Résultat en Février-mars, dites-vous, j'aurai plutôt dit en 2017, voyez? J'aimerai beaucoup avoir la mémoire qui flanche mais ce n'est malheureusement pas le cas.
Totalement de l'avis que l'Europe ne s'occupe pas de ce qui est important pour les européens mais se complaît dans l'accessoire et c'est ce qui cause et causera un refus de toutes ses propositions ou traités de la part d'européens qui veulent voir leurs problèmes règlés. NdB : lien à caractère publicitaire retiré.
@gab master case
Bon bon, d'accord d'accord, mais c'est qui précisément l' "Europe" ?
C'est qui exactement cette transcendance qui refuse, comme vous le dites, de régler les vrais problèmes des citoyens européens.
(d'ailleurs, question subsidiaire les citoyens européens, est-ce exactement les gens qui ont voté NON en 2005 ?)
Une fois qu'on saura qui est cette transcendance maléfique ou impotente, on pourra peut-être se demander POURQUOI elle refuse par principe de régler les vrais problèmes et préfère se complaire dans l'accessoire.
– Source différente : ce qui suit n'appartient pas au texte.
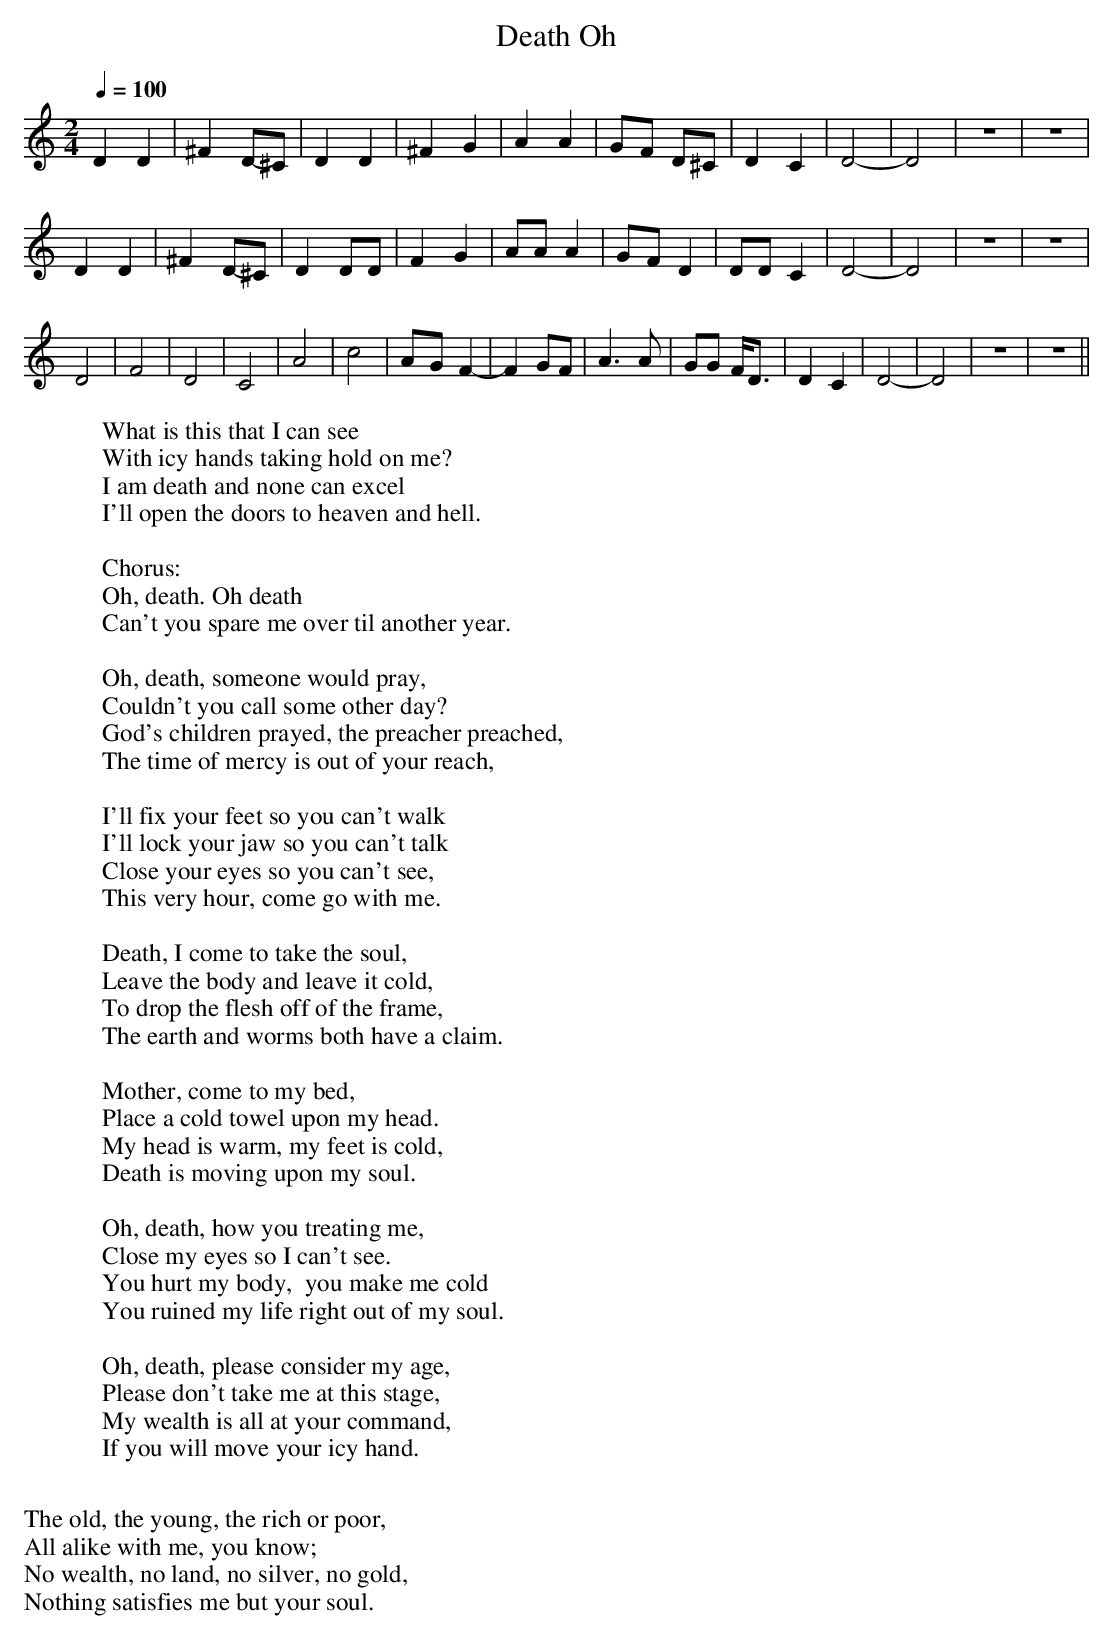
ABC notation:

X:1
T:Oh, Death
M:2/4
L:1/8
Q:1/4=100
W:What is this that I can see
W:With icy hands taking hold on me?
W:I am death and none can excel
W:I'll open the doors to heaven and hell.
W:
W:  Chorus:
W:  Oh, death. Oh death
W:  Can't you spare me over til another year.
W:
W:Oh, death, someone would pray,
W:Couldn't you call some other day?
W:God's children prayed, the preacher preached,
W:The time of mercy is out of your reach,
W:
W:I'll fix your feet so you can't walk
W:I'll lock your jaw so you can't talk
W:Close your eyes so you can't see,
W:This very hour, come go with me.
W:
W:Death, I come to take the soul,
W:Leave the body and leave it cold,
W:To drop the flesh off of the frame,
W:The earth and worms both have a claim.
W:
W:Mother, come to my bed,
W:Place a cold towel upon my head.
W:My head is warm, my feet is cold,
W:Death is moving upon my soul.
W:
W:Oh, death, how you treating me,
W:Close my eyes so I can't see.
W:You hurt my body,  you make me cold
W:You ruined my life right out of my soul.
W:
W:Oh, death, please consider my age,
W:Please don't take me at this stage,
W:My wealth is all at your command,
W:If you will move your icy hand.
W:
W:The old, the young, the rich or poor,
W:All alike with me, you know;
W:No wealth, no land, no silver, no gold,
W:Nothing satisfies me but your soul.
K:C
D2 D2|^F2 D-^C|D2 D2|^F2 G2|A2 A2|G-F D^C|D2 C2|D4-|D4|z4|z4|
D2 D2|^F2 D-^C|D2 DD|F2 G2|AA A2|G-F D2|DD C2|D4-|D4|z4|z4|
D4-|F4|D4-|C4|A4-|c4|A-G- F2-|F2 GF|\
A3A|GG F/D3/2|D2 C2|D4-|D4|z4|z4||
Merci (tardif) pour ces commentaires. Ils montrent que le sujet "Europe" reste sensible au moins pour beaucoup d'entre nous !
D'accord avec jbl sur l'importance de reconnaître le résultat du référendum pour ce qu'il est : les Français n'ont pas approuvé le TCE. (Et Nicolas Sarkozy l'a pourtant fait passer, par la voie parlementaire, moyennant la chute du mot "Constitution").
Cela ne prouve pas qu'ils s'opposaient à la construction d'institutions européennes : à mon avis tous ceux qui ont voté "oui" étaient pour, et une bonne partie de ceux qui ont voté "non" (au moins le fameux "non de gauche").
Si le vote avait lieu aujourd'hui, peut-être y aurait-il 70% de non, dont plus de 50% d'anti-institutions européennes. Peut-être, peut-être pas. En tout cas, fin mai 2014, on y verra plus clair, car le vote sur des listes donne des réponses plus détaillées que le vote "oui ou non".